_WORK TASK:_ Every entry that follows should be written out again exactly.

_DATA FOR PROCESSING:_

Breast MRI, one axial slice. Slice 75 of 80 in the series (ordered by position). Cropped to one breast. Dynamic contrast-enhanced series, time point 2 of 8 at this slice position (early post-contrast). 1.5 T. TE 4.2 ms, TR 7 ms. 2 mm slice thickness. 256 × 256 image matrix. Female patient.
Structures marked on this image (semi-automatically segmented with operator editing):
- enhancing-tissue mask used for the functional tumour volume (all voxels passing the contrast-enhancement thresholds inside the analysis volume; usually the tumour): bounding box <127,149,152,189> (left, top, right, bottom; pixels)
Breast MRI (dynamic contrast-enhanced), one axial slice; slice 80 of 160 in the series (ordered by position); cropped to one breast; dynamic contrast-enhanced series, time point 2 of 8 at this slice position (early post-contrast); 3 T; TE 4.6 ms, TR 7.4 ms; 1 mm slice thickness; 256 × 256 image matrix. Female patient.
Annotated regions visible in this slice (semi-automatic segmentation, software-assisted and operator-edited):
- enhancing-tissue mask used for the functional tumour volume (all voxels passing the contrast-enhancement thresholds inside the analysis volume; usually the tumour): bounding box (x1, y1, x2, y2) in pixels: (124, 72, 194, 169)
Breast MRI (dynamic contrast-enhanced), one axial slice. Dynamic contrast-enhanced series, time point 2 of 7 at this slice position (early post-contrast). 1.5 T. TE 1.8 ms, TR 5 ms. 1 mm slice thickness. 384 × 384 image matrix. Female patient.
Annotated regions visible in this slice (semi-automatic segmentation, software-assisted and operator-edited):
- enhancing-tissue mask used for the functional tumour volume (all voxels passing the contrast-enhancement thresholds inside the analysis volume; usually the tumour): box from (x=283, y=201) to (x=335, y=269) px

_SOLUTION TO THE EXERCISE:_
Breast MRI, one axial slice. Slice 75 of 80 in the series (ordered by position). Cropped to one breast. Dynamic contrast-enhanced series, time point 2 of 8 at this slice position (early post-contrast). 1.5 T. TE 4.2 ms, TR 7 ms. 2 mm slice thickness. 256 × 256 image matrix. Female patient.
Structures marked on this image (semi-automatically segmented with operator editing):
- enhancing-tissue mask used for the functional tumour volume (all voxels passing the contrast-enhancement thresholds inside the analysis volume; usually the tumour): bounding box <127,149,152,189> (left, top, right, bottom; pixels)
Breast MRI (dynamic contrast-enhanced), one axial slice; slice 80 of 160 in the series (ordered by position); cropped to one breast; dynamic contrast-enhanced series, time point 2 of 8 at this slice position (early post-contrast); 3 T; TE 4.6 ms, TR 7.4 ms; 1 mm slice thickness; 256 × 256 image matrix. Female patient.
Annotated regions visible in this slice (semi-automatic segmentation, software-assisted and operator-edited):
- enhancing-tissue mask used for the functional tumour volume (all voxels passing the contrast-enhancement thresholds inside the analysis volume; usually the tumour): bounding box (x1, y1, x2, y2) in pixels: (124, 72, 194, 169)
Breast MRI (dynamic contrast-enhanced), one axial slice. Dynamic contrast-enhanced series, time point 2 of 7 at this slice position (early post-contrast). 1.5 T. TE 1.8 ms, TR 5 ms. 1 mm slice thickness. 384 × 384 image matrix. Female patient.
Annotated regions visible in this slice (semi-automatic segmentation, software-assisted and operator-edited):
- enhancing-tissue mask used for the functional tumour volume (all voxels passing the contrast-enhancement thresholds inside the analysis volume; usually the tumour): box from (x=283, y=201) to (x=335, y=269) px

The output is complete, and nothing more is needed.